The index for delivery times is 12.1 in April after 13.7 in March. Supply chain movement has slowed down but not enough to yet constitute a problem, but bottlenecks could be forming. The index for inventories continues to show modest expansion at 5.1 in April after 6.9 in March.

The index for employment shows hiring is increasing at 9.8 in April after 5.8 in March and 4.0 in February. Factories may be hiring where they can find skilled workers. The index for the average workweek is up to 13.7 in April after 1.9 in March. Factories are adding hours as well as bringing on new workers.

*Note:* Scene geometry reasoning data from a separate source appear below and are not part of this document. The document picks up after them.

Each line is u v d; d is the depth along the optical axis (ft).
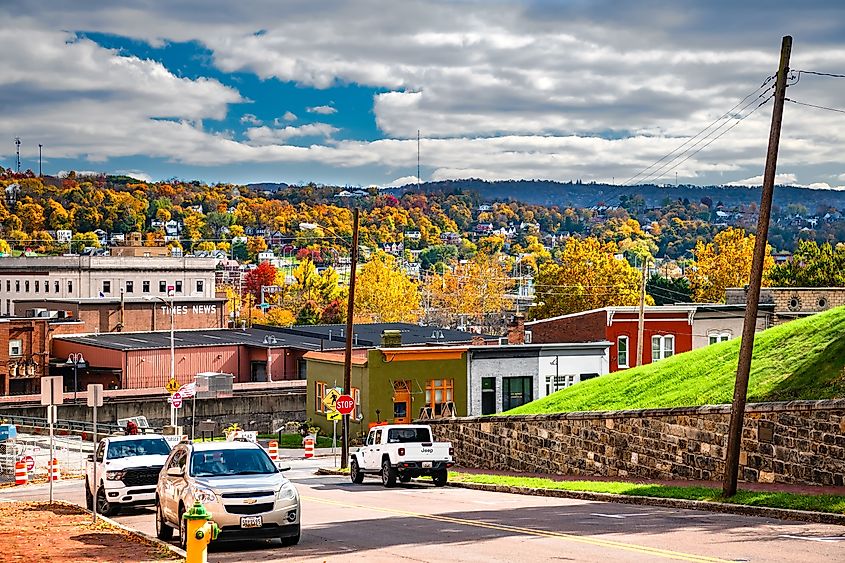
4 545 69.62
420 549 66.18
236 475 72.08
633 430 119.03
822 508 75.25
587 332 249.96
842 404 90.63
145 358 283.18
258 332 335.67
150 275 494.18
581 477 122.11
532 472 139.13
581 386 150.30
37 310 370.12
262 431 263.70
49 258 480.23
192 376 290.56
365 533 76.43
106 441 103.81
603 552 61.46
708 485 100.22
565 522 78.48
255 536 68.39
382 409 217.15
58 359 304.50
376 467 134.21
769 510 78.18
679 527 72.38
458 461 160.56
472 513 88.79
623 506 91.61
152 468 99.04
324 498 111.65
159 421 252.42
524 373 227.61
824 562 55.16
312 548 68.80
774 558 56.80
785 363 111.65
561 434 133.39
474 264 596.29
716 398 111.24
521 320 263.08
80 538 73.97
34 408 245.86
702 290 414.82
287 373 299.38
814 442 94.07
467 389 222.48
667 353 250.37
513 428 144.97
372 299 513.86
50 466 106.52
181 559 62.39
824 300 255.70
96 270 481.46
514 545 66.13
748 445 101.30
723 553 59.16
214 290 514.68
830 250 380.99
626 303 389.80
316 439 236.43
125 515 100.01
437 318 556.92
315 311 541.75
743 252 409.90
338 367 233.14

Market Consensus Before Announcement

Manufacturing seen sluggish with the index barely in contraction territory at minus 2.0 for April, down from an already unimpressive minus 0.2 in March.

Definition

The New York Fed conducts this monthly survey of manufacturers in New York State. Participants from across the state represent a variety of industries. On the first of each month, the same pool of roughly 200 manufacturing executives (usually the CEO or the president) is sent a questionnaire to report the change in an assortment of indicators from the previous month. Respondents also give their views about the likely direction of these same indicators six months ahead.

Description

Investors track economic data like the Empire State Manufacturing Survey to understand the economic backdrop for the various markets. The stock market likes to see healthy economic growth because that translates to higher corporate profits. The bond market prefers a moderate growth environment that won't generate inflationary pressures. The Empire Manufacturing Survey gives a detailed look at New York state's manufacturing sector, how busy it is and where things are headed. Since manufacturing is a major sector of the economy, this report has a big influence on the markets. Some of the Empire State Survey sub-indexes also provide insight on commodity prices and other clues on inflation. The Federal Reserve closely watches this report because when inflation signals are flashing, policymakers can reset the direction of interest rates. As a consequence, the bond market can be highly sensitive to this report. The equity market is also sensitive to this report because it is the first clue on the nation's manufacturing sector, reported in advance of the Philadelphia Fed's business outlook survey.